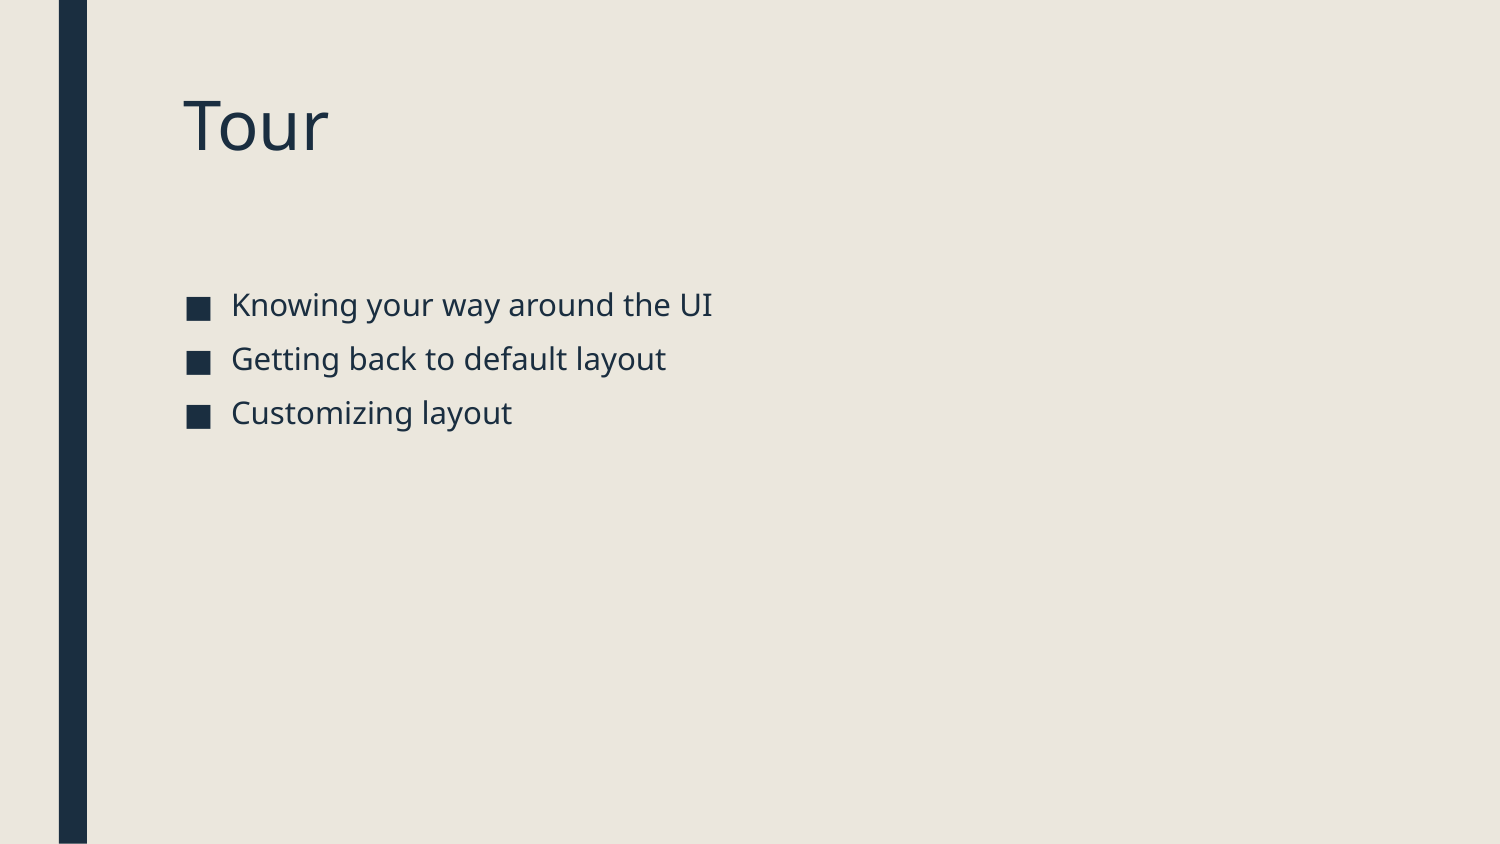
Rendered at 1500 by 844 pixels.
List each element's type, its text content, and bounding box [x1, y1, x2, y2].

title Tour [168, 84, 1351, 268]
list Knowing your way around the UI Getting back to default layout Customizing layout [168, 281, 1351, 722]
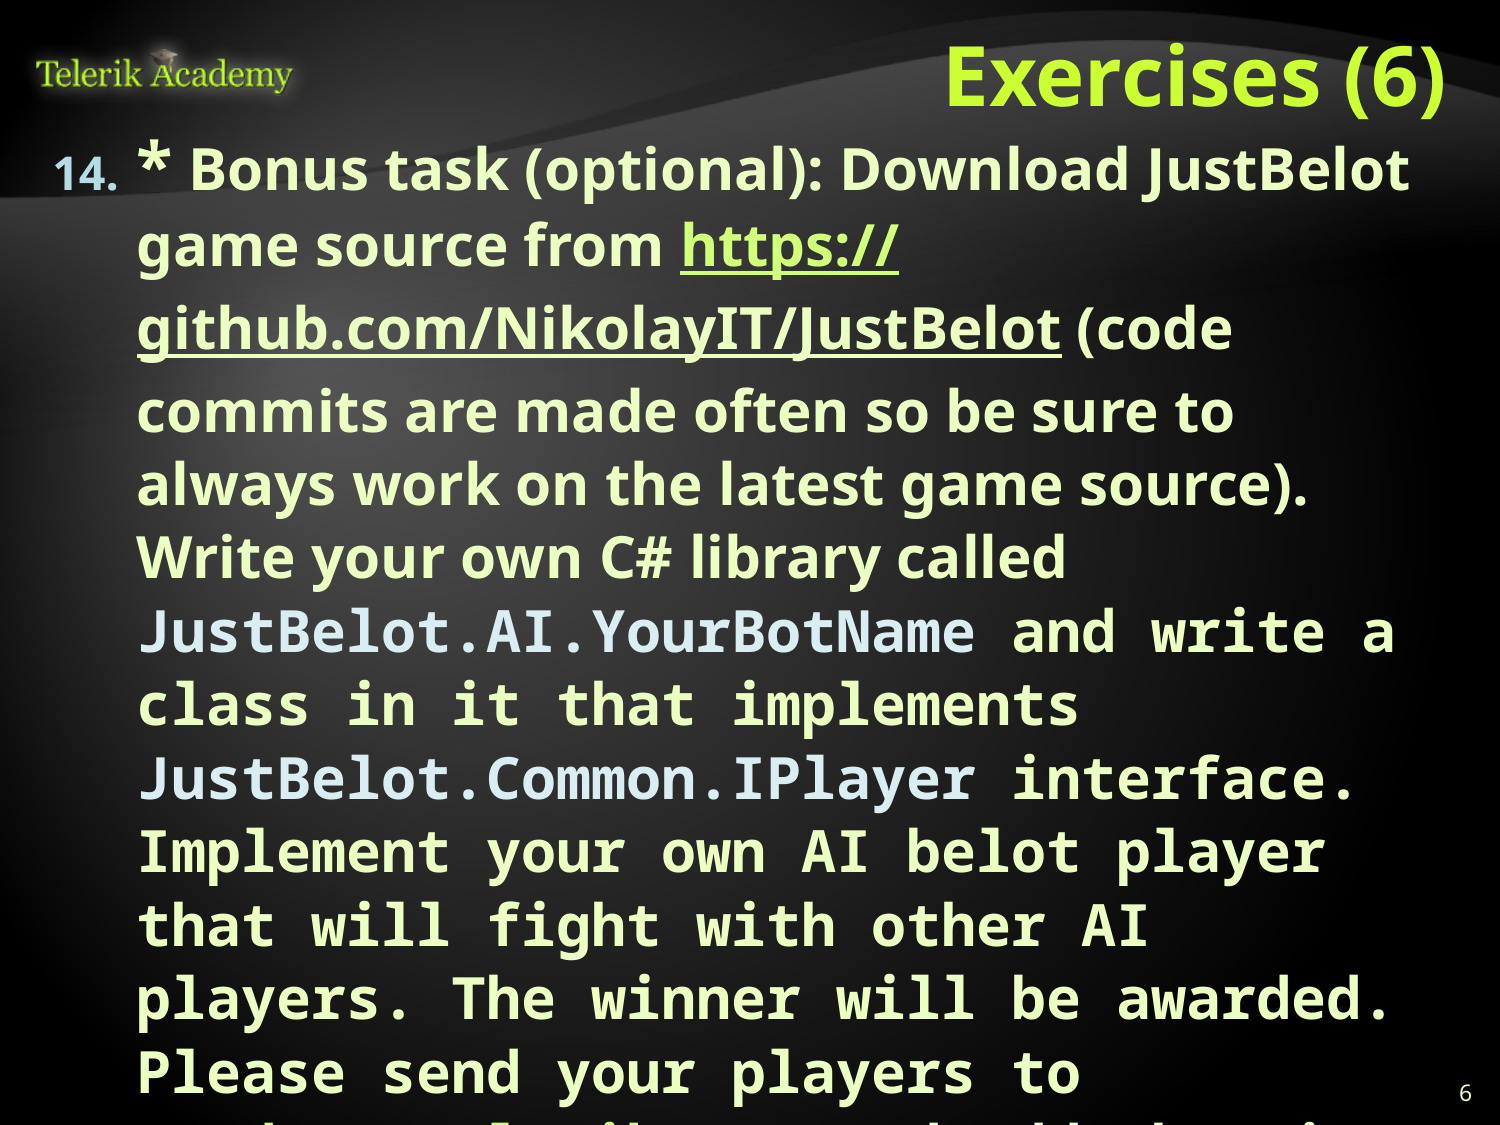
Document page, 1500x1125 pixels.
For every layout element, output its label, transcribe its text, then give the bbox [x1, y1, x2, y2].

# # # #

TASK OBJECTIVE → Every line from the one containing "List each element's" through the last line of the data, both included, is to be repeated exactly; the pictures are to be left out.

WRITTEN SOLUTION →
List each element's type, its text content, and bounding box [x1, y1, x2, y2].

title Tour [168, 84, 1351, 268]
list Knowing your way around the UI Getting back to default layout Customizing layout [168, 281, 1351, 722]
Document page, 1500x1125 pixels.
For every layout element, output its label, transcribe its text, then give the bbox [x1, y1, x2, y2].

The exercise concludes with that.